Racines is proud to present a tasting of the rare and unique natural wines of Christian Ducroux on Tuesday, August 21st, beginning at 5pm. Organic and Biodynamic since the mid-1980s, Ducroux is one of the original producers of "natural" wines, Beaujolais made without additives and with low alcohol levels, truly in the style of Jules Chauvet. Please join Pascaline Lepeltier MS at the bar on Tuesday to taste: 2017 Vin de France "Exspectatia," 2017 Vin de France "Esquisse" Rosé, 2015 "Exspectatia," the rare 2013 "Patience" (press wine aged in old barrels) and the 2010 Regnié. In addition, we'll taste the 2012 Morgon "Tradition" from Christian's Biodynamic friend and neighbor, Roland Pignard.
This will be an extraordinary evening of true natural wines, please call Racines to reserve, 212-227-3400.
Some notes on Christian's wines by the one-and-only David Lillie:
Christian Ducroux produces vibrant "wines of nature" from his five hectares of living soils in Thulon, above Regnié-Durette in the Beaujolais. Christian's attention is primarily on the health of his soils, the most important factor in producing true wines of terroir. To this end, Christian works mostly with horses and a bull to avoid compacting the soil. The timing and types of plowing, kept to a minimum, are carefully planned to maintain the correct levels of water and nutrition. He avoids the "organic" treatment copper-sulfate which can be harmful to the life of the soil relying instead on natural methods such as fenugrec, biodynamic preparations, herbal infusions and silica to combat mildew and oidium. Fruit trees alternate with each 5 rows of vines, planted at 10,000 vines per hectare, hedges surround the parcels and wild grasses grow throughout - Christian's vineyards are a glorious oasis of green, even in winter, surrounded by the herbicided, eroded hillsides of conventional farming. Picking is done in several passes with a careful selection in the vineyards, as maturation varies due to the diversity of vegetation in and around the vines. Christian aims for mature grapes, but that have low sugar levels, in the style of Chauvet, with normally 10.5 to 12% alcohol as finished wines. Vinifications here are with wild yeasts, without sulfur added, with usually a pied-de-cuve taken a week or two early from all his parcels. It's hard to communicate the committment and energy at this estate, showing that viticulture can be healthy, almost totally self-sufficient, and beneficial to its environment while producing vibrant natural wines at the highest levels of artistry.
From the French label: "Exspectatia: third form of time, that which assures the presence of liberty in the time of creation. Small domaine on pink granite. Cepage Gamay. In order to accompany the vine in its evolution, the mares Hewan and Kaina take an active part: in plowing, favoring the microbial activity and controlling the natural grasses; in the transport of the harvest and in the pulverization of tisanes and preparations of biodynamic agriculture which favor the underlying rhythms of life. Unfiltered wine, without addition of sulfites."

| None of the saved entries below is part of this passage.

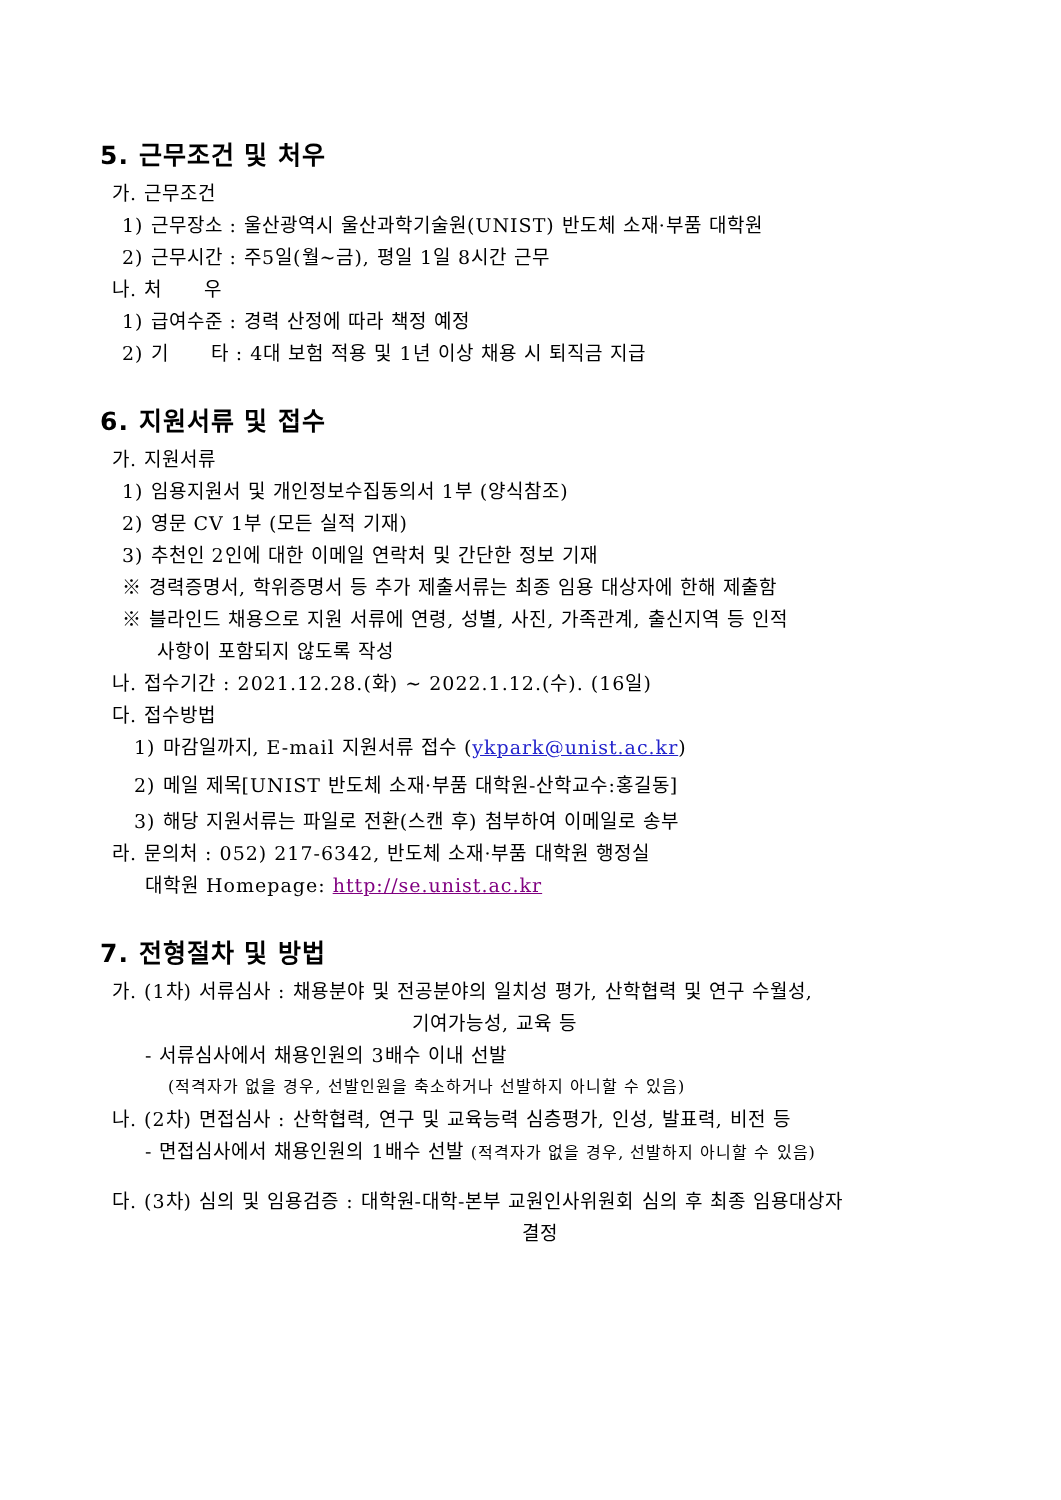5. 근무조건 및 처우
가. 근무조건
1) 근무장소 : 울산광역시 울산과학기술원(UNIST) 반도체 소재·부품 대학원
2) 근무시간 : 주5일(월~금), 평일 1일 8시간 근무
나. 처 우
1) 급여수준 : 경력 산정에 따라 책정 예정
2) 기 타 : 4대 보험 적용 및 1년 이상 채용 시 퇴직금 지급
6. 지원서류 및 접수
가. 지원서류
1) 임용지원서 및 개인정보수집동의서 1부 (양식참조)
2) 영문 CV 1부 (모든 실적 기재)
3) 추천인 2인에 대한 이메일 연락처 및 간단한 정보 기재
※ 경력증명서, 학위증명서 등 추가 제출서류는 최종 임용 대상자에 한해 제출함
※ 블라인드 채용으로 지원 서류에 연령, 성별, 사진, 가족관계, 출신지역 등 인적
사항이 포함되지 않도록 작성
나. 접수기간 : 2021.12.28.(화) ~ 2022.1.12.(수). (16일)
다. 접수방법
1) 마감일까지, E-mail 지원서류 접수 (ykpark@unist.ac.kr)
2) 메일 제목[UNIST 반도체 소재·부품 대학원-산학교수:홍길동]
3) 해당 지원서류는 파일로 전환(스캔 후) 첨부하여 이메일로 송부
라. 문의처 : 052) 217-6342, 반도체 소재·부품 대학원 행정실
대학원 Homepage: http://se.unist.ac.kr
7. 전형절차 및 방법
가. (1차) 서류심사 : 채용분야 및 전공분야의 일치성 평가, 산학협력 및 연구 수월성,
기여가능성, 교육 등
- 서류심사에서 채용인원의 3배수 이내 선발
(적격자가 없을 경우, 선발인원을 축소하거나 선발하지 아니할 수 있음)
나. (2차) 면접심사 : 산학협력, 연구 및 교육능력 심층평가, 인성, 발표력, 비전 등
- 면접심사에서 채용인원의 1배수 선발 (적격자가 없을 경우, 선발하지 아니할 수 있음)
다. (3차) 심의 및 임용검증 : 대학원-대학-본부 교원인사위원회 심의 후 최종 임용대상자
결정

Light in body and low in alcohol (ranging from 10.5 to 12.5%), Ducroux's wines are aromatically complex and alive, showing berry, plum and black fruit aromas with citrus, licorice, and herbal notes. While there is some relation to the wines of Lapierre and friends in Morgon, Ducroux' wines are consistently brighter and lighter with more changeable aromas, with more acidity and citrus character. And while they don't seem built to age, the 2015 Expectatia will certainly drink well for five to eight years, even though made entirely without sulfur-dioxide. Christian's ethic of farming and winemaking is reflected in his prices, as the health of his family, his animals and his soil, and of course the quality of his wines, are more important to him than financial gain. Thus the low cost of his wines bears no relation to their quality or the amount of work required for their production. Christian is a modern "paysan" whose work may seem unrealistic, and yet he points the way towards a more sane agriculture which can be adapted to a larger scale.